§ **Task description**
Taking the first line of the listing as the start and the line containing "How are some" as the end, reproduce everything in between exactly, both ends included.

§ **Task material**

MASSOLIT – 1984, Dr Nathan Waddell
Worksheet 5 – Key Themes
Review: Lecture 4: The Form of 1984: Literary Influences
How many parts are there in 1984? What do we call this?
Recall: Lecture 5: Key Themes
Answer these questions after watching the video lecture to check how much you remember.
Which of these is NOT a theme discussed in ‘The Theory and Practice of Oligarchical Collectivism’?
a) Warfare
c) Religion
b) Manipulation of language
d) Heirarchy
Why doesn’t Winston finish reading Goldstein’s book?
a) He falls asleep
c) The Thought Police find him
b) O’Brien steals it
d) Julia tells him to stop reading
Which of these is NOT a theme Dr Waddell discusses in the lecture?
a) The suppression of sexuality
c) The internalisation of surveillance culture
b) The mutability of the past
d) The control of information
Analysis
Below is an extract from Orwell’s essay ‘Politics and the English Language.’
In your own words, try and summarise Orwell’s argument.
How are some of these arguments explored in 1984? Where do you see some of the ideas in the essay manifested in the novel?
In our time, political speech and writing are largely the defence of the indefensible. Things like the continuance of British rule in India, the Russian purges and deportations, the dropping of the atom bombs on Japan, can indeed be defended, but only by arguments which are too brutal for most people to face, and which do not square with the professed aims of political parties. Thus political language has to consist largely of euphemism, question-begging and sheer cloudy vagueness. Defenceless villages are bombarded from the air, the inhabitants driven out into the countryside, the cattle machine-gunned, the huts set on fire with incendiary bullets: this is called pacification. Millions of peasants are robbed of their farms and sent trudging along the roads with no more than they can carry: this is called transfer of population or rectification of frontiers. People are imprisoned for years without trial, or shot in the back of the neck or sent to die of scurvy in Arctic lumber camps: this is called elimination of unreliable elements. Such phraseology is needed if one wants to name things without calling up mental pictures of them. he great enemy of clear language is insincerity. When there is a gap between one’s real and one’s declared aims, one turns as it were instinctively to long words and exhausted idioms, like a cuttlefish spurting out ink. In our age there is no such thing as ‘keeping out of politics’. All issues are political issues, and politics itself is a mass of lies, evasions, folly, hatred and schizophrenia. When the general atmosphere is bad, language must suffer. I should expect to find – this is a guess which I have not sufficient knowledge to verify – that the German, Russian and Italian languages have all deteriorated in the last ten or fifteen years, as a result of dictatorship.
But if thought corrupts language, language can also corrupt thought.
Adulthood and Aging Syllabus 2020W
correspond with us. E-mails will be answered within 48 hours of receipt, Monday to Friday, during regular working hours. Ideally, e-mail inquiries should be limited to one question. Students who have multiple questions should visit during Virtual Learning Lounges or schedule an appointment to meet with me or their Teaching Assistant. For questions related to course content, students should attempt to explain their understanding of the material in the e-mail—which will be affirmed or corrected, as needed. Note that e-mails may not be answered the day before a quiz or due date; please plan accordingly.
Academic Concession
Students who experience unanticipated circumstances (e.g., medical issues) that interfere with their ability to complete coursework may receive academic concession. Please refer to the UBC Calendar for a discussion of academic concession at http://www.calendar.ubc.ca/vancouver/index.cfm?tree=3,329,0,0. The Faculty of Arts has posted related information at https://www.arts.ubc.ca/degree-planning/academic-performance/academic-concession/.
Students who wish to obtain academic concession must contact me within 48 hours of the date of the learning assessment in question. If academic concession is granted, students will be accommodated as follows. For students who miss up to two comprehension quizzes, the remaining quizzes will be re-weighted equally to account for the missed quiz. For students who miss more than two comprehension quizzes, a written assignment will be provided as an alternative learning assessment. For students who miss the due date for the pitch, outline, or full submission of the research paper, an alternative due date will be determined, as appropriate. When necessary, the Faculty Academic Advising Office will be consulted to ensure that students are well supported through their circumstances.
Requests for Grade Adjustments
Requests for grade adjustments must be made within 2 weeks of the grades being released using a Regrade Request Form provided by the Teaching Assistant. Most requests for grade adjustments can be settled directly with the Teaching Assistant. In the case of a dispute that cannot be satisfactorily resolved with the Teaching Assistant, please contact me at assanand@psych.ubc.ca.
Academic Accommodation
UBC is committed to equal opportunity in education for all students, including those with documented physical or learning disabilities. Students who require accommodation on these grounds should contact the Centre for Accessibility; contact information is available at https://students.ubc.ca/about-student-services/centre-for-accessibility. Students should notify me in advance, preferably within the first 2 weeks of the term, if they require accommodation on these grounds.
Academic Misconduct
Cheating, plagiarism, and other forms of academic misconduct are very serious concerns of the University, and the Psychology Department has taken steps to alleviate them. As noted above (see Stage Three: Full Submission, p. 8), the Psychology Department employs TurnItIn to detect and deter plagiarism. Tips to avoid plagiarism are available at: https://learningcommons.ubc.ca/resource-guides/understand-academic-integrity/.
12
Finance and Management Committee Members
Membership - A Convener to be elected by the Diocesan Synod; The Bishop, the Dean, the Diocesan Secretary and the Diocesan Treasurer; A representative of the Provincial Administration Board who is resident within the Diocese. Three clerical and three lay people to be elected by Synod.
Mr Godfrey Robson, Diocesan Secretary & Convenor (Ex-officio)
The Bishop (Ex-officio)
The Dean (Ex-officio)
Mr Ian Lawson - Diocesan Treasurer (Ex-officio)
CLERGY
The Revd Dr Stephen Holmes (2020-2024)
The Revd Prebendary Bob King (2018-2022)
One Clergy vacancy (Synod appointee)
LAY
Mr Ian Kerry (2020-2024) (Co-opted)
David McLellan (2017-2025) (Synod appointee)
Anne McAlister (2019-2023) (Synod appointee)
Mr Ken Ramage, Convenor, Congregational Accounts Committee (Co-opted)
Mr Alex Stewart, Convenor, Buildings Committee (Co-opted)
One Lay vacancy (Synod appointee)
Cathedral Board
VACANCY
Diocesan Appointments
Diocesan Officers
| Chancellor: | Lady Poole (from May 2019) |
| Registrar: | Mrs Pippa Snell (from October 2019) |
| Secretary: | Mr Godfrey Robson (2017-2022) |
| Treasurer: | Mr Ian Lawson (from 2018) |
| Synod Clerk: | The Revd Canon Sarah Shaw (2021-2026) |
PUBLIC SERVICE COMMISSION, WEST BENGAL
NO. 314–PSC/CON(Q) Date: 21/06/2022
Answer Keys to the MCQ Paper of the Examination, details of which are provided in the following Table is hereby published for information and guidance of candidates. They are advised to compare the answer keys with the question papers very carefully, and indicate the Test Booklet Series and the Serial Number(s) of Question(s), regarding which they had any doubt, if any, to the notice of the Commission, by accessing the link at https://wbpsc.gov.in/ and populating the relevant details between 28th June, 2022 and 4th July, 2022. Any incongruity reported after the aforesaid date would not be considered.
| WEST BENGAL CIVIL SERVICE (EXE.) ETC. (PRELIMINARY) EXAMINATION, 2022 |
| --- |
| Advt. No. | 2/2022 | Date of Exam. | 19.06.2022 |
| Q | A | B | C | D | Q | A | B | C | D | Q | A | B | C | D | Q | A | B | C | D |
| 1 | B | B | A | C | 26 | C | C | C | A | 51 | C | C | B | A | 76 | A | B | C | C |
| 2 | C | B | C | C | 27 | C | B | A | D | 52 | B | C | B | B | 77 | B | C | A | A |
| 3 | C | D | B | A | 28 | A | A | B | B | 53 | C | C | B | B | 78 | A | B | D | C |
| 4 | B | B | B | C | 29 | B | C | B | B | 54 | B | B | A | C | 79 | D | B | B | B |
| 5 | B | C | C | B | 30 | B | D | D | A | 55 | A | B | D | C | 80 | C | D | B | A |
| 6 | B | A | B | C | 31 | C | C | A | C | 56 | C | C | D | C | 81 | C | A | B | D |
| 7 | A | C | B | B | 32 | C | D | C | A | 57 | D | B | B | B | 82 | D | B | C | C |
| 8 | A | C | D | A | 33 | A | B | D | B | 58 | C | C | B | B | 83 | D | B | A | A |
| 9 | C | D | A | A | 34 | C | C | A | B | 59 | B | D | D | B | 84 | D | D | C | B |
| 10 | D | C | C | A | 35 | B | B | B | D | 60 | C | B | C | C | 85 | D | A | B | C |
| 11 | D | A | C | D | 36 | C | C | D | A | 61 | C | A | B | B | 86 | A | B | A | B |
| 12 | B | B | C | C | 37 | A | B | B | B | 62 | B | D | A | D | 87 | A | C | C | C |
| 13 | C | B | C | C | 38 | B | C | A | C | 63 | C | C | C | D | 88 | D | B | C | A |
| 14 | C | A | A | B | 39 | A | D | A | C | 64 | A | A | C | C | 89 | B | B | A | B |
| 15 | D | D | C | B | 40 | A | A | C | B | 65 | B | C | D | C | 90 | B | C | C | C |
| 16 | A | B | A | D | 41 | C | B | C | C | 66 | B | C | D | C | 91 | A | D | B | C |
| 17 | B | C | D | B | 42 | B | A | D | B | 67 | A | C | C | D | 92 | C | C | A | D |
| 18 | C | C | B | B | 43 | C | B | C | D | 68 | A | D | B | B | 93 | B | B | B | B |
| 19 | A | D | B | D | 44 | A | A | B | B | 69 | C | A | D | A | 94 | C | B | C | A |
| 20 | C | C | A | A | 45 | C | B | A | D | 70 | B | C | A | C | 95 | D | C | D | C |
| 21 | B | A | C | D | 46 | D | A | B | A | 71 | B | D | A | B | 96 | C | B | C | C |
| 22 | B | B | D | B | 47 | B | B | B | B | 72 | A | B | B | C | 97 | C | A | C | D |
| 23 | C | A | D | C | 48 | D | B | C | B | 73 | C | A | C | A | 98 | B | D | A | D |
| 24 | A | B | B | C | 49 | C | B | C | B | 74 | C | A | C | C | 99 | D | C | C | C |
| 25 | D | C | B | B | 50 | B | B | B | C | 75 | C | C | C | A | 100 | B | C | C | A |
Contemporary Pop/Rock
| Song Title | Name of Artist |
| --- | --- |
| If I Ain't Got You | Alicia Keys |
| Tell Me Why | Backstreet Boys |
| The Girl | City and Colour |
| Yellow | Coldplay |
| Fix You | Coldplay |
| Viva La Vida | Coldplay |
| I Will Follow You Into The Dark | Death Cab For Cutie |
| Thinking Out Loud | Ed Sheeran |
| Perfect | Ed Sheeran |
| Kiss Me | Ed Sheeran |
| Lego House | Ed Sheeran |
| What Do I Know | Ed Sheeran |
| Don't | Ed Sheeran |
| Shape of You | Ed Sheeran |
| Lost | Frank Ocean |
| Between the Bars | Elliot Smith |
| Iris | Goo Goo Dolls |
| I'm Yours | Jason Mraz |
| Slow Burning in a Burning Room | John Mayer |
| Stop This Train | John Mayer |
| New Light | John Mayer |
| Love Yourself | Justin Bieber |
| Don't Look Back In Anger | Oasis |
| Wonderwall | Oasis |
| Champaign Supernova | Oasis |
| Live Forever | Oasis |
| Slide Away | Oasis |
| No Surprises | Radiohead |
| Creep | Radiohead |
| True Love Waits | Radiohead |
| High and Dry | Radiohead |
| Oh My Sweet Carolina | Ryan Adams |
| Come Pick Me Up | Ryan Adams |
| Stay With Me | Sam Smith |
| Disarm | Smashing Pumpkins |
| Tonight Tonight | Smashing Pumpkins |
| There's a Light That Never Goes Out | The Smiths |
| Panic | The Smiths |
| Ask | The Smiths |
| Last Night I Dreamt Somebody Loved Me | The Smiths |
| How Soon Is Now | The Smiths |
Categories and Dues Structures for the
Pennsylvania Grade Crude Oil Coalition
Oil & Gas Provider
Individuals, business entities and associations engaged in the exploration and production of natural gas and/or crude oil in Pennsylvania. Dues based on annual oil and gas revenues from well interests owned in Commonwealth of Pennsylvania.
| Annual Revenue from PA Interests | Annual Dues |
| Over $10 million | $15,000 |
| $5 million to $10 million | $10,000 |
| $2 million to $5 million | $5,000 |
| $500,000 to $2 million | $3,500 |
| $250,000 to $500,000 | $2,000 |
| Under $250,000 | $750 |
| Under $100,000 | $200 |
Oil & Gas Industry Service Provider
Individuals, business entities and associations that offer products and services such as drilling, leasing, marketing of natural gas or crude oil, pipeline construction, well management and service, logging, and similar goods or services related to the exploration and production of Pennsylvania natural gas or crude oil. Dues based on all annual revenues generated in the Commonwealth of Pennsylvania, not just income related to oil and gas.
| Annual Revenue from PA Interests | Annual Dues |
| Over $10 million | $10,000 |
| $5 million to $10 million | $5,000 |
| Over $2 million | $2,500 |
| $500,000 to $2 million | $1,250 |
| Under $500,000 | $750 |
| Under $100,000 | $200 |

§ **Task response**
MASSOLIT – 1984, Dr Nathan Waddell
Worksheet 5 – Key Themes
Review: Lecture 4: The Form of 1984: Literary Influences
How many parts are there in 1984? What do we call this?
Recall: Lecture 5: Key Themes
Answer these questions after watching the video lecture to check how much you remember.
Which of these is NOT a theme discussed in ‘The Theory and Practice of Oligarchical Collectivism’?
a) Warfare
c) Religion
b) Manipulation of language
d) Heirarchy
Why doesn’t Winston finish reading Goldstein’s book?
a) He falls asleep
c) The Thought Police find him
b) O’Brien steals it
d) Julia tells him to stop reading
Which of these is NOT a theme Dr Waddell discusses in the lecture?
a) The suppression of sexuality
c) The internalisation of surveillance culture
b) The mutability of the past
d) The control of information
Analysis
Below is an extract from Orwell’s essay ‘Politics and the English Language.’
In your own words, try and summarise Orwell’s argument.
How are some of these arguments explored in 1984? Where do you see some of the ideas in the essay manifested in the novel?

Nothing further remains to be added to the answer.